Probe Preamble shape What it isolates
A — long_directive_misaligned Same length + expert tone as long_directive, but 12 clauses naming axes not in the rubric (compactness, performance, determinism, etc.). If CQS-craft stays substantially above none, expert-framed directive priming has effect beyond rubric-naming. If it drops below, rubric-overlap is doing the work.
B — rubric_bare_list Just the rubric items as a bare enumerated list — no engineering-discipline framing. If this matches long_directive, naming the rubric items is the whole effect. If it falls short, imperative tone + framing contribute too.
C — antirubric_directive Same expert framing, but clauses explicitly deprioritize the rubric items (no docstrings, no type hints, no defensive guards). If CQS-craft drops below none, code-level surface markers track preamble priming even against the judges' stated rubric.

Expected output

All artifacts land under preamble_quality_experiment_v2/confound_probe_results/:

  • generations.jsonl — one row per probe generation (30 rows total: 3 probes × 10 subjects × 1 rep).
  • judgments.jsonl — one row per (sample, judge_model) rubric evaluation.
  • sample_cqs.json — per-generation CQS-craft and components.
  • REPORT.md — headline numbers per probe vs. main-run reference conditions (none, long_directive, negative_control, python_coder_agent), per-probe significance tests vs. none, per-dimension severity table, and a verdict on which mechanism story the probes support.
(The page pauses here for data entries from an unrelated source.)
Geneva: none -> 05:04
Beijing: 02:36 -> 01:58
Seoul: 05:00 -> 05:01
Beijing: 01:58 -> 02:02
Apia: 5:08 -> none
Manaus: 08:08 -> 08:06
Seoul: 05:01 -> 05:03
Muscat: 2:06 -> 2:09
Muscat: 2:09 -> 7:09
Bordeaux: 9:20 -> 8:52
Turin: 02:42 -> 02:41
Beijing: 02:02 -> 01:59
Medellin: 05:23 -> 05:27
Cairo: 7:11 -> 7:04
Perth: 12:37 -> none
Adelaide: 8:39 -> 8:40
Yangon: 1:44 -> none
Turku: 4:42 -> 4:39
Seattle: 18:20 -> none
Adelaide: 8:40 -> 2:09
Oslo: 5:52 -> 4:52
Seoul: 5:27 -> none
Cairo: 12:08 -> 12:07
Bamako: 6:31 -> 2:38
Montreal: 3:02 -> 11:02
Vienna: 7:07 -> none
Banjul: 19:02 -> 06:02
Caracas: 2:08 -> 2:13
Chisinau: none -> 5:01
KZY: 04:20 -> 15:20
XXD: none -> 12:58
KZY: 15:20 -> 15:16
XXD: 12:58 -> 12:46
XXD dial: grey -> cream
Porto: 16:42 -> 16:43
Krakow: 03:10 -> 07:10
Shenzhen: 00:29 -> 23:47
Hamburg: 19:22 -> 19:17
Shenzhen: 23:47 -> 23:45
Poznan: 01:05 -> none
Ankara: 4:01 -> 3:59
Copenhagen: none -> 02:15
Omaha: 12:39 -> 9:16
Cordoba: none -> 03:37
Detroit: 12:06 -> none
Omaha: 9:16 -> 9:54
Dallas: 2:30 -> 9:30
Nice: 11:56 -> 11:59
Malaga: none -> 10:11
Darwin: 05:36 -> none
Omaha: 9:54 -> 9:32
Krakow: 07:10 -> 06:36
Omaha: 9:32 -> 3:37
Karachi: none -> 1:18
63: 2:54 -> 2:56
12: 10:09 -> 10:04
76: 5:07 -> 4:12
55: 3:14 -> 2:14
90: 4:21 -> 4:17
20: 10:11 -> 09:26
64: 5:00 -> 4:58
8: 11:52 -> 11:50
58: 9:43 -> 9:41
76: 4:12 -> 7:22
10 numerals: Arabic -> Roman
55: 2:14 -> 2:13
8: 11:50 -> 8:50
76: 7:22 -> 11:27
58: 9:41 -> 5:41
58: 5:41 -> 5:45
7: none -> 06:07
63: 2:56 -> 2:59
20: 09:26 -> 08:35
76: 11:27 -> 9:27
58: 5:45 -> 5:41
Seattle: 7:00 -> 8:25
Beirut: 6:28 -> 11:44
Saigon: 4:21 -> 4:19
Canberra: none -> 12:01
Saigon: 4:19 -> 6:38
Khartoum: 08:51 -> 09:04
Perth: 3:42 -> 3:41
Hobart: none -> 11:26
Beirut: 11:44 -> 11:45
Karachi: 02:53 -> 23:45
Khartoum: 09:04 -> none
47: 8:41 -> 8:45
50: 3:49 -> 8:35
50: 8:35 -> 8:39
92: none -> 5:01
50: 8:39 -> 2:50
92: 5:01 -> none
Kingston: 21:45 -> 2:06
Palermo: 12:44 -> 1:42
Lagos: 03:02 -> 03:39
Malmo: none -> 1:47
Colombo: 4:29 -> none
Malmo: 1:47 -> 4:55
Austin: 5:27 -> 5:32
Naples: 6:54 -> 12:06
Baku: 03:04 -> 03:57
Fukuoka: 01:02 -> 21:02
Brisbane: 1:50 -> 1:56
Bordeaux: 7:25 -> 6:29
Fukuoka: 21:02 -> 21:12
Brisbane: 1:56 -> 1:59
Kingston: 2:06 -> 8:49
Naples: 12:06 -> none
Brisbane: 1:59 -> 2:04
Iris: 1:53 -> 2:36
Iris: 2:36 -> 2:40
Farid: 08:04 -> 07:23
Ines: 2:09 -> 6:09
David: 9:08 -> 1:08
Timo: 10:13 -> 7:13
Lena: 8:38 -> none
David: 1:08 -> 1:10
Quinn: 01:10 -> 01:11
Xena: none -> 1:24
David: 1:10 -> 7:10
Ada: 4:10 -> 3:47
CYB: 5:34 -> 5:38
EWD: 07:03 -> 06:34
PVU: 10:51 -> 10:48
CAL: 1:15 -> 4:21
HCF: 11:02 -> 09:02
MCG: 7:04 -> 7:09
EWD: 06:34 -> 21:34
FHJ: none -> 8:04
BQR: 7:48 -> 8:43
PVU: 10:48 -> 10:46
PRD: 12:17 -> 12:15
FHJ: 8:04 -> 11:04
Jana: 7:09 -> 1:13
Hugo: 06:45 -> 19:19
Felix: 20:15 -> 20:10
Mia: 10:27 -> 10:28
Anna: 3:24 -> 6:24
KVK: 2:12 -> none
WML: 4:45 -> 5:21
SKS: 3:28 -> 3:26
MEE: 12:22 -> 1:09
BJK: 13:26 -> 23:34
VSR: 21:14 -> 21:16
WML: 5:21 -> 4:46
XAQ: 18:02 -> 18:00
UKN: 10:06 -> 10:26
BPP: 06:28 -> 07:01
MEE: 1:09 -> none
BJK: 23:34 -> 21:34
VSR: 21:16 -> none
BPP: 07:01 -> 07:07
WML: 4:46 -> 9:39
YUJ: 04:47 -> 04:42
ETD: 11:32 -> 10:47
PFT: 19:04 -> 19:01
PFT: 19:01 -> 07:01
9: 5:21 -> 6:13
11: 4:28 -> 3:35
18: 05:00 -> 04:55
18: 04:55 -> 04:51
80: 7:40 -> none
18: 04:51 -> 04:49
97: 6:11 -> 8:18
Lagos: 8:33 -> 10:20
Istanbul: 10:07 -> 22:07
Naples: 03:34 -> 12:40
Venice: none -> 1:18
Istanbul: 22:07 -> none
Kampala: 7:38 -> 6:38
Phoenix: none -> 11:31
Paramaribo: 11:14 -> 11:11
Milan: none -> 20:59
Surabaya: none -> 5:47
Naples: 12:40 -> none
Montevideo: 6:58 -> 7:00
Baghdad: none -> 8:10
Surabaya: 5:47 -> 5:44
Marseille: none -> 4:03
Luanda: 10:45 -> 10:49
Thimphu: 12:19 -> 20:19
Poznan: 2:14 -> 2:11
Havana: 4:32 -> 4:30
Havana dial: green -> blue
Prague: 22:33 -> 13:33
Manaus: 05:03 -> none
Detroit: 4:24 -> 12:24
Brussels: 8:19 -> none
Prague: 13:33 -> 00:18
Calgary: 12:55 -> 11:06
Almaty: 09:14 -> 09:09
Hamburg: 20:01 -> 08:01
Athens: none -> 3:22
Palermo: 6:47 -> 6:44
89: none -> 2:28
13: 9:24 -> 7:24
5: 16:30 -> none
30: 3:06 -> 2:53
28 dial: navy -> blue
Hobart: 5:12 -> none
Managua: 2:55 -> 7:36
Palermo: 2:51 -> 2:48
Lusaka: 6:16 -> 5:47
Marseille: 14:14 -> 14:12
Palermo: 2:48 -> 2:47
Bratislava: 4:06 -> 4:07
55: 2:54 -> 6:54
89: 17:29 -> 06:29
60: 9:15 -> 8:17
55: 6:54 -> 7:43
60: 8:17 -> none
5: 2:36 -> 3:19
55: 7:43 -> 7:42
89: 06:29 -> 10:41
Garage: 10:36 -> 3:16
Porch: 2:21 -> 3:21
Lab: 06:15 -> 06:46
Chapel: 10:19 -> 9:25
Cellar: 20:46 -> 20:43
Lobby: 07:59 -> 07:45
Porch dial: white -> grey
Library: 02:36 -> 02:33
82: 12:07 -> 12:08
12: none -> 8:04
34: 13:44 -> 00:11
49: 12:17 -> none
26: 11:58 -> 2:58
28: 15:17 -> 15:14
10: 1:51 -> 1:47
The original probe run found Probe A −0.155 vs. none (p=0.0001), Probe B +0.015 vs. none (p=0.50, recovering ~70% of long_directive's lift), Probe C −0.154 vs. none (p=0.0001). The refined mechanism story — attention-allocation, not judge information-leakage — is documented at INVESTIGATION_LOG.jsonl seq 49–51 and in REPORT_ADDENDUM.md.

Cross-reference

  • The probes were prompted by the post-main-run mechanism question. See Investigation logs seq 49 for the trigger.
  • Judges remained blind to the preamble throughout — the judge prompt sees only the code, not the subject's preamble. The clarification was added to CONCLUSIONS.md and the root README at log entry seq 51 to head off the "judges reward expert-toned preambles" misreading.
  • The probes provide the empirical basis for Limitation 1: CQS-craft is rubric-dependent.